Forget inspiration, creativity, or blinding insight. Deep Blue crunched data and won its match by juggling statistics, testing thousands of scenarios, and calculating the odds. Its intelligence was alien to human beings—if it could be considered intelligence at all. IBM at the time described the machine as “less intelligent than the stupidest person.” In fact, the company stressed that Deep Blue did not represent AI, since it didn’t mimic human thinking. But the Deep Blue team made good on a decades-old promise. They taught a machine to win a game that was considered uniquely human. In this, they passed a chess version of the so-called Turing test, an intelligence exam for machines devised by Alan Turing, a pioneer in the field. If a human judge, Turing wrote, were to communicate with both a smart machine and another human, and that judge could not tell one from the other, the machine passed the test. In the limited realm of chess, Deep Blue aced the Turing test—even without engaging in what most of us would recognize as thought.
But knowledge? That was another challenge altogether. Chess was esoteric. Only a handful of specially endowed people had mastered the game. Yet all of us played the knowledge game. By advancing from chess to Jeopardy, IBM was shifting the focus from a remote island off the coast straight to our cognitive mainland. Here, the computer would grapple with far more than game theory and math. It would be competing in a field utterly defined by human intelligence. The competitors in Jeopardy, as well as the other humans writing the clues, would feast on knowledge tied to experiences and sensations, sights and tastes. The machine, by contrast, would be blind and deaf, with no body, no experience, no life. Its only memories—if you could call them that—would be millions of lists and documents encoded in ones and zeros. And the entire game would be played in endlessly complex and nuanced language—a cinch for humans, a tribulation for machines.

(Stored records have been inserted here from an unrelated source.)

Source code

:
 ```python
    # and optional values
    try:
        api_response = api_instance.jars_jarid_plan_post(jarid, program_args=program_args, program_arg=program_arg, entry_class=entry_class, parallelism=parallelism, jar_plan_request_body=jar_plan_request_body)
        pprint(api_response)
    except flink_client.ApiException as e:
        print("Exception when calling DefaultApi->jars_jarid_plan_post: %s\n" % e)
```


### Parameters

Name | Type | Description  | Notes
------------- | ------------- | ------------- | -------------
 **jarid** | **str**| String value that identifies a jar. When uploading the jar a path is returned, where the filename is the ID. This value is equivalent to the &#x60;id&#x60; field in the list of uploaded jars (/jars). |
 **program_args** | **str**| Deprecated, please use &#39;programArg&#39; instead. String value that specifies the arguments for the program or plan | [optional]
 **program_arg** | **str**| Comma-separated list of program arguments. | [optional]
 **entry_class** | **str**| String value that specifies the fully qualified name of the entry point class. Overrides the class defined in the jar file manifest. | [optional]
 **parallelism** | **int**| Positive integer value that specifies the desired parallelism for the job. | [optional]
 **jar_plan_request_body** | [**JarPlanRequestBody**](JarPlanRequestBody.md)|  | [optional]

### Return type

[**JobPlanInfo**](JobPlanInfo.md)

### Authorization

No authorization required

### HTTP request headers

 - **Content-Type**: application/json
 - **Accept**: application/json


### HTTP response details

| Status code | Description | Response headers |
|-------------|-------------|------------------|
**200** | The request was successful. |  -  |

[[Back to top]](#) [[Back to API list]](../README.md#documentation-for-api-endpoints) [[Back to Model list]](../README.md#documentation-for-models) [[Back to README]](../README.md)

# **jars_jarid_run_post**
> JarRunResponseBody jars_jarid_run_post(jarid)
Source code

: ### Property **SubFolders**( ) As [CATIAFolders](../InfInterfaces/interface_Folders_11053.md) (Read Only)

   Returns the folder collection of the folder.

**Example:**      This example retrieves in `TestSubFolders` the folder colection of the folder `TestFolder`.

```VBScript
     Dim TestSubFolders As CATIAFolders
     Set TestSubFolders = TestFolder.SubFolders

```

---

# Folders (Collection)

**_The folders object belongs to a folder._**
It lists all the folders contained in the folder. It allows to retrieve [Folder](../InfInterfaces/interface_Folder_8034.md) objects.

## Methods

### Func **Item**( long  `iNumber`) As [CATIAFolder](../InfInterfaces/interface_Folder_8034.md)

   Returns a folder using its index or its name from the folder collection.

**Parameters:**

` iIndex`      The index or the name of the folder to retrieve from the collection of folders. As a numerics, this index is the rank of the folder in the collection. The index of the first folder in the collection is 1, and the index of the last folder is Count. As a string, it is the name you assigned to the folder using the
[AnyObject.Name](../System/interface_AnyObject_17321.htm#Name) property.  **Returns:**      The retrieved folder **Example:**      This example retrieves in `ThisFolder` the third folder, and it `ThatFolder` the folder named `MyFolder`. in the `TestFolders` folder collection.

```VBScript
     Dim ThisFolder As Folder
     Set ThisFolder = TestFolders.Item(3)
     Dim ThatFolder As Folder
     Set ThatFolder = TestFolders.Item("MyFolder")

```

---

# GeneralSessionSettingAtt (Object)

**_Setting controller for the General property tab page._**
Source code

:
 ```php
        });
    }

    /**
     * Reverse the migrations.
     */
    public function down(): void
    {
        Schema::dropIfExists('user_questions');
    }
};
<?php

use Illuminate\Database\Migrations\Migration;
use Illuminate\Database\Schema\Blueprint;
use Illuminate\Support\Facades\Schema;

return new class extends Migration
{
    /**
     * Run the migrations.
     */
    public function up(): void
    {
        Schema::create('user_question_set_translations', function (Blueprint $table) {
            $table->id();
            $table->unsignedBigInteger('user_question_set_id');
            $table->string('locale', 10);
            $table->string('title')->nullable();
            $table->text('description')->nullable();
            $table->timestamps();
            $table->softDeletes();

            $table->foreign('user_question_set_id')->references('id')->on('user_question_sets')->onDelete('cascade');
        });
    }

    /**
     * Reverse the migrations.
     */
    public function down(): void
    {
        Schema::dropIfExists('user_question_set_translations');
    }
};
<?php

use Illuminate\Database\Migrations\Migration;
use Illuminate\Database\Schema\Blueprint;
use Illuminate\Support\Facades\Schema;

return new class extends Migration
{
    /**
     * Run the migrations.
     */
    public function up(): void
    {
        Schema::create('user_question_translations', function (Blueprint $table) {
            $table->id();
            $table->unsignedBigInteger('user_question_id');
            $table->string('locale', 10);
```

Picture one of those cartoons in which a land animal, perhaps a coyote, runs off a cliff and continues to run so fast in midair that it manages to fly (at least for a while). Now imagine that animal not only surviving but flying upward and competing with birds. That would be the challenge facing an IBM machine. It would have to use its native strengths in speed and computation to thrive in an utterly foreign setting. Strictly speaking, the machine would be engaged in a knowledge game without “knowing” a thing.
Still, Ferrucci believed his team had a fighting chance, though he wasn’t quite ready to commit. He code-named the project Blue J—Blue for Big Blue, J for Jeopardy—and right before the holidays, in late 2006, he asked Horn to give him six months to see if it was possible.